UPDATE FROM: COLUMBUS AIR FORCE BASE, MISSISSIPPI:
An instructor pilot assigned to Columbus Air Force Base died in a general aviation plane crash Sunday night at approximately 6:30 p.m. near Abilene Regional
The pilot, United States Air Force Maj. Richard W. "Tracer" Schafer III, 35, and his brother, were pronounced dead by local authorities. Two other passengers were transported to a local hospital.
Schafer was flying his private aircraft, licensed in Mississippi, while on vacation with his family in Texas. The cause of the crash is under investigation by the National Transportation Safety Board.
"This is a tragic event that affects not only Team BLAZE, but our community partners both here and in Abilene," reflects Col John Nichols, commander, 14th Flying Training Wing. "Our thoughts and prayers are with Maj Schafer's family as they cope with this painful tragedy."
Additional details will be provided as soon as they become available from the NTSB.
MONDAY AFTERNOON UPDATED: The pilot, 35-year-old Ricky Schafer who was stationed in Columbus, Mississippi, and his brother, 28-year-old Matthew Schafer, were killed when their small, experimental aircraft crashed into the trees and brush south of Industrial Blvd. just before 6:30 p.m.
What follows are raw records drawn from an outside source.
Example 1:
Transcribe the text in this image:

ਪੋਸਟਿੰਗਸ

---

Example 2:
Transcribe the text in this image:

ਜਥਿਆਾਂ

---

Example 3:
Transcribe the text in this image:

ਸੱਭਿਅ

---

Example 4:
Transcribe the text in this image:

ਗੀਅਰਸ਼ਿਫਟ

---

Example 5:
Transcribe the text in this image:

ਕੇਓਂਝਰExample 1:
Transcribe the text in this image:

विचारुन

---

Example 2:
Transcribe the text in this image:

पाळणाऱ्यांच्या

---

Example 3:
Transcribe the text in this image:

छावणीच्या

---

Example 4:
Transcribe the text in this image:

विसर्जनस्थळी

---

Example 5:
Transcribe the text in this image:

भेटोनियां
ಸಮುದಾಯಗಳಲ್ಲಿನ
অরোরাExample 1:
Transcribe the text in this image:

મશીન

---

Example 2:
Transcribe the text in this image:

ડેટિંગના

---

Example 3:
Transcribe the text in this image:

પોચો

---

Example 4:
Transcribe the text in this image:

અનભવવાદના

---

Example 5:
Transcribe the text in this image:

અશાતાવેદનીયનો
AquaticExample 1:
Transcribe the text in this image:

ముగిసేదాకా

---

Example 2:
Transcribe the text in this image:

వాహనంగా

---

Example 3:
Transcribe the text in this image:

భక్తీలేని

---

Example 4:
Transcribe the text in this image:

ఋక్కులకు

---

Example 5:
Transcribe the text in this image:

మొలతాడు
Sunday. Their bodies were taken to Tarrant County for examination. The two other passengers, Victoria Schafer, 31, and Wyatt Schafer, 2, were taken to Hendrick Medical Center with non life-threatening injuries.
Hendrick officials have confirmed that Wyatt Shafer has been released from the Hendrick Medical Center -- Victoria is in fair condition.
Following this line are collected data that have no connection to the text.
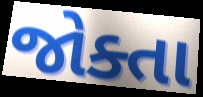
જોક્તા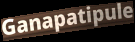
Ganapatipule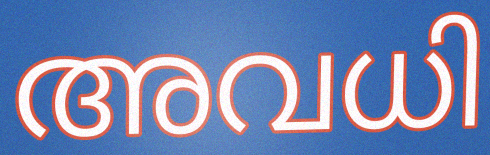
അവധി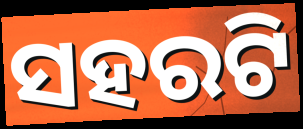
ସହରଟି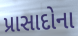
પ્રાસાદોનાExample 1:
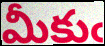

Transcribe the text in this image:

మీకుఁ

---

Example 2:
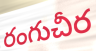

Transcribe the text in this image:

రంగుచీర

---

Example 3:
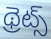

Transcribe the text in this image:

థ్రెట్స్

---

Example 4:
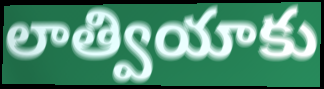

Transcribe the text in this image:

లాత్వియాకు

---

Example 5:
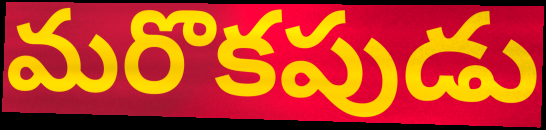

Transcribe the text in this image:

మరొకపుడు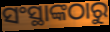
ସଂସ୍ଥାଙ୍କଠାରୁ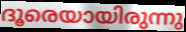
ദൂരെയായിരുന്നു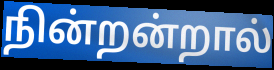
நின்றன்றால்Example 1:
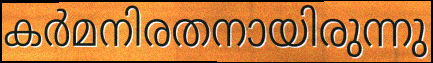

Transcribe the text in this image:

കർമനിരതനായിരുന്നു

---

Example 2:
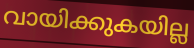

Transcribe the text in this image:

വായിക്കുകയില്ല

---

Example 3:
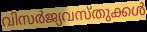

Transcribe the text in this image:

വിസർജ്യവസ്തുക്കൾ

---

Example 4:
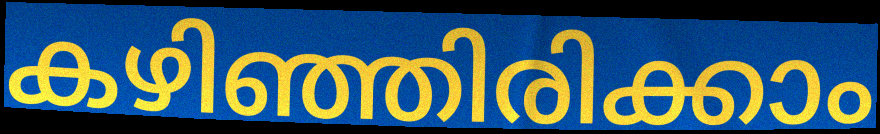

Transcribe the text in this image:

കഴിഞ്ഞിരിക്കാം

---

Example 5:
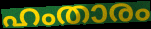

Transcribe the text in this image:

ഹംതാരംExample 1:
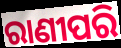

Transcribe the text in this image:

ରାଣୀପରି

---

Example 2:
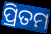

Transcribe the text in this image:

ପ୍ରିତମ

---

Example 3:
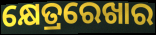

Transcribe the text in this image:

କ୍ଷେତ୍ରରେଖାର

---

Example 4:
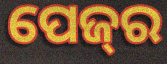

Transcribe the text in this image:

ପେଜ୍‌ର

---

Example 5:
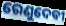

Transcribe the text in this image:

ରେଣୁଦେବୀ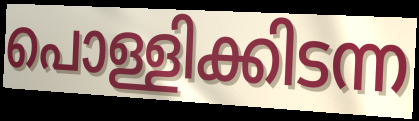
പൊള്ളിക്കിടന്ന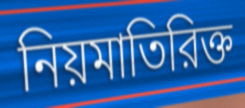
নিয়মাতিরিক্তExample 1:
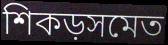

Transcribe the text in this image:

শিকড়সমেত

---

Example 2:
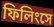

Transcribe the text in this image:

ফিলিংসে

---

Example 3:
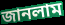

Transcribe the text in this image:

জানলাম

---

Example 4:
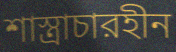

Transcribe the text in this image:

শাস্ত্রাচারহীন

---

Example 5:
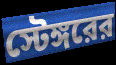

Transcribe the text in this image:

স্টেঙ্গরের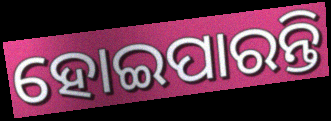
ହୋଇପାରନ୍ତି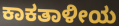
ಕಾಕತಾಳೀಯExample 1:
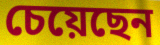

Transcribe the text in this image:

চেয়েছেন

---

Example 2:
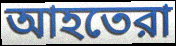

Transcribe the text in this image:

আহতেরা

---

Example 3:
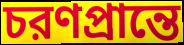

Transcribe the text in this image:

চরণপ্রান্তে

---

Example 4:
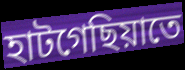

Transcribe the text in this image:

হাটগেছিয়াতে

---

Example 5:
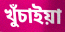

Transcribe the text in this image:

খুঁচাইয়া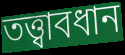
তত্ত্বাবধান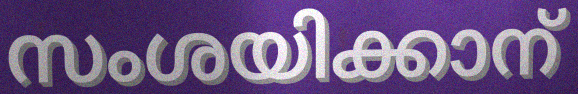
സംശയിക്കാന്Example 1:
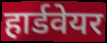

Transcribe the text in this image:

हार्डवेयर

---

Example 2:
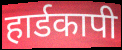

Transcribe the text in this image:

हार्डकापी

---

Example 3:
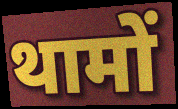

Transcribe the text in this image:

थामों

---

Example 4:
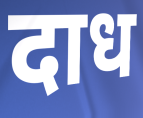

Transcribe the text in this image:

दाध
Abilene police have closed down the east end of Industrial Boulevard until the National Transportation Safety Board and the Federal Aviation Administration have conducted their investigation.
Abilene Fire Lt. Mike Miller said there was a witness account of the plane crash.
“The witness said that the plane took off from the airport, made a hard bank and returned towards the airport—then went down, “ Miller said, “it landed in the field behind us."
NTSB investigators arrived to the crash scene Monday afternoon around 1:25 p.m. Tim Latson was the lead investigator and he said he will need to take parts of the plane to a lab for more research.
"I will remove the engine, propeller and several pieces of electronic equipment," Latson said, "and I will take those for further laboratory examination."
Latson believes the entire crash investigation could take from 6 months up to 1 year. Dyess investigators were also at the crash scene Monday.
Latson will present his final findings in front of a 5 person board -- the members of that board will determine the cause of the crash.
ORIGINAL STORY: A small plane has crashed near Abilene Regional Airport near Diamondback Golf Club.
The crash happened around 6:30 p.m. Sunday.
According to emergency responders on the scene, two people have been taken to the hospital. They were responsive.
No word yet on their condition.
We are actively working to bring you more information.